老人含着眼泪望着儿子,谁知儿子在沉默了一会后却说:“父亲,您说的我都懂,但是如果不这样做,天子的权威就无法树立,国家也将处于动荡之中,我这样做,就是为了尊天子安宗庙啊!”“你这样做,刘氏江山可能安定了,而我们晁家却危险了!”老人对儿子的话非常失望,知道自己也无法劝动儿子,便摇了摇头,叹了口气说:“我已老了,不愿看到大祸临头的那一天,你好自为之吧!”说罢,老人不顾儿子留他住几天的请求,头也不回地走了。晁错望着父亲苍老的背影渐渐远去,禁不住热泪盈眶。没过几天,就从家乡传来了父亲回家后服毒自尽的消息。
晁错把悲痛强压在了心间,为了国家安宁,他把种种非难、恐吓及个人的生死全都置之度外,毅然开始实施削藩计划,于是在景帝三年(前)一场影响深远的削藩运动拉开了帷幕。
晁错凭着自己的卓越才识,文帝时就颇受赏识。景帝即位以后,立即提升他做了京都长安地区的最高行政长官——内史,对他更加宠信,言听计从,程度丝毫不亚于丞相和九卿,许多法令也是经他之手制定的,这引起了许多同僚的忌妒和不满。
丞相申屠嘉就是上述人中的一个,但对于这位炙手可热的人物,却又无可奈何,只好慢慢地等待着,寻找机会惩办晁错。

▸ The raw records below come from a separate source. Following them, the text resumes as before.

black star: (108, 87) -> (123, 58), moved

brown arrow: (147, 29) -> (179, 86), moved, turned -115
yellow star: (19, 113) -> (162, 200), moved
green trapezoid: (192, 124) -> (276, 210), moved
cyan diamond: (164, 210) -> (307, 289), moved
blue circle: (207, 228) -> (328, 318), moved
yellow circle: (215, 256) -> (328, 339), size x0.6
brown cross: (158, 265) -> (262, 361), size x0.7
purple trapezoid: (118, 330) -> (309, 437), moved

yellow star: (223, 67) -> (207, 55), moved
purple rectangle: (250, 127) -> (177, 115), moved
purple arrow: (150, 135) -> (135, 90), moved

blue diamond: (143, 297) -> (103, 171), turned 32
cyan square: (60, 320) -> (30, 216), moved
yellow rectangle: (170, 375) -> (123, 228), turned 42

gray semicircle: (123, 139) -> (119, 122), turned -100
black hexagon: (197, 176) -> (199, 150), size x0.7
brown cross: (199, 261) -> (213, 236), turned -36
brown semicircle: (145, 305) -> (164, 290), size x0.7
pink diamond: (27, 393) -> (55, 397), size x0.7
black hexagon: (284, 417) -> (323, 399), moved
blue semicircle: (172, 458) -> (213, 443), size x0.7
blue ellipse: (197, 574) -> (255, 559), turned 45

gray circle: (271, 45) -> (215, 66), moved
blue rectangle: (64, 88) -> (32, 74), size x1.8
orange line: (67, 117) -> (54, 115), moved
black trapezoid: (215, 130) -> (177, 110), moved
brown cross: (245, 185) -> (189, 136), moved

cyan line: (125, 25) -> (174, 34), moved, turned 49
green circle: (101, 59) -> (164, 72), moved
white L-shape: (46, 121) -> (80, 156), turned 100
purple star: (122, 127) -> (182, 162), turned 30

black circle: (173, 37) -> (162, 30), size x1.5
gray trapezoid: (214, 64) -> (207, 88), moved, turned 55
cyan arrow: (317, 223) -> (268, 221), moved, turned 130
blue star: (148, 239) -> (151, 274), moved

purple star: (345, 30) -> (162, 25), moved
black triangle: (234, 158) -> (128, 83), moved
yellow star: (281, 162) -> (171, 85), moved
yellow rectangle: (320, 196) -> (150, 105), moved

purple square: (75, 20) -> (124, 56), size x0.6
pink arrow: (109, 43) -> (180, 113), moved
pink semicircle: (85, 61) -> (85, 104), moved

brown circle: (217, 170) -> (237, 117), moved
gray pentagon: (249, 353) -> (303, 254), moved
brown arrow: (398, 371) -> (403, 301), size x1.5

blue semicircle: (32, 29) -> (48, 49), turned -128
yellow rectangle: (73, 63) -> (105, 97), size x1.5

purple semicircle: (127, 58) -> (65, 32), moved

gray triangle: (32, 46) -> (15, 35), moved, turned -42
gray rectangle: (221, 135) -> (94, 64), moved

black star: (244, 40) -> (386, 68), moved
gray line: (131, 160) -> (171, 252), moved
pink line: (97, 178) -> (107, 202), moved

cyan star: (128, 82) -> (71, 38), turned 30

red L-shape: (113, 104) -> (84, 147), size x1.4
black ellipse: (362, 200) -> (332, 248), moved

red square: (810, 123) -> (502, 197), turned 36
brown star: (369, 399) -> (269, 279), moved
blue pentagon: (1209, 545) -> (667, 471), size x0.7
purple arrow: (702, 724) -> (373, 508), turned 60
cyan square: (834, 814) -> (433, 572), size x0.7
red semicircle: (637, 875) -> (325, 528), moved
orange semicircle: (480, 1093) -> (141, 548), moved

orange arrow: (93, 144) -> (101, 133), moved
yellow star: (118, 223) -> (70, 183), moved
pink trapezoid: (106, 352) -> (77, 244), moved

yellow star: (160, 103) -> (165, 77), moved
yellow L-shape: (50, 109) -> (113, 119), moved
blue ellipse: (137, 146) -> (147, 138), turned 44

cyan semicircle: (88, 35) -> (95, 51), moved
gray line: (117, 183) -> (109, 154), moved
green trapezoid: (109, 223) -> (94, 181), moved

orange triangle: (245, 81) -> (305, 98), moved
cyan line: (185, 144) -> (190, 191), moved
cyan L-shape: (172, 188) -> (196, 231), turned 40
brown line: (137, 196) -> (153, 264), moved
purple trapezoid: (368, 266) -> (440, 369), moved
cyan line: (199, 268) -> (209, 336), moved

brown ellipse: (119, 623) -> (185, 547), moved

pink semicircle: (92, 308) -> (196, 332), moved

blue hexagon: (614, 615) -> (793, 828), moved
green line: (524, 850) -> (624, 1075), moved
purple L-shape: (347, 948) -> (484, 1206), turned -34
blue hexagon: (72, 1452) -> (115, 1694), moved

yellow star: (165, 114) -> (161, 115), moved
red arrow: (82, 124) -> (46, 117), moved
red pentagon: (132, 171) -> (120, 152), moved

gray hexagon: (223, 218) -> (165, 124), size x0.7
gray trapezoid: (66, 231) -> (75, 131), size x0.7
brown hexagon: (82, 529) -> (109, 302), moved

一天,机会终于来了,晁错毁坏了太上皇宗庙的围墙!
原来,晁错的内史府设在汉高祖的父亲太上皇庙围墙外的一片空地上,中间与太上皇庙还隔着一道矮墙。内史府原来向东开门,出入极不方便。晁错便命人将那道矮墙凿开,向南开门。申屠嘉得知后,觉得机会终于来了,想借此事好好惩罚晁错一下,便命令府中小吏连夜起草奏章,弹劾晁错,说他蔑视太上皇,应以对先帝先祖的大不敬之罪论处,罪当处死。谁知,申的奏章尚未发出,便被人得知并连夜通知了晁错。晁错听到风声后便即刻进宫,向景帝坦白了擅开太上皇庙围墙之罪,景帝很爽快地原谅了他。
第二天上朝时,申屠嘉便弹劾晁错毁坏太上皇庙的围墙,请求处死晁错。景帝看完奏章后,冷冷地对他说:“晁错因府门不便,另开新门,凿穿的不是真正的宗庙围墙,只是宗庙空地外边的一道矮墙,并没有损及宗庙,况且这是朕让他干的,不能算犯法。”申屠嘉本以为抓住了晁错的一个大把柄,一定可以置他于死地,没想到却碰了个钉子,窘迫地涨红了脸,心里知道被晁错抢先了一步,虽愤愤不已,却无处发泄。
散朝后,申屠嘉回到相府,咬牙切齿地对属下说:“我后悔没有先斩后奏,让晁错那小子抢先了一步。”说罢,不住地大口吐起血来,虽几经名医调治,但心病未除,最终不愈而亡。
申屠嘉死后,景帝提任御史大夫陶青为丞相,升晁错为御史大夫。这样一来,晁错更加显贵了。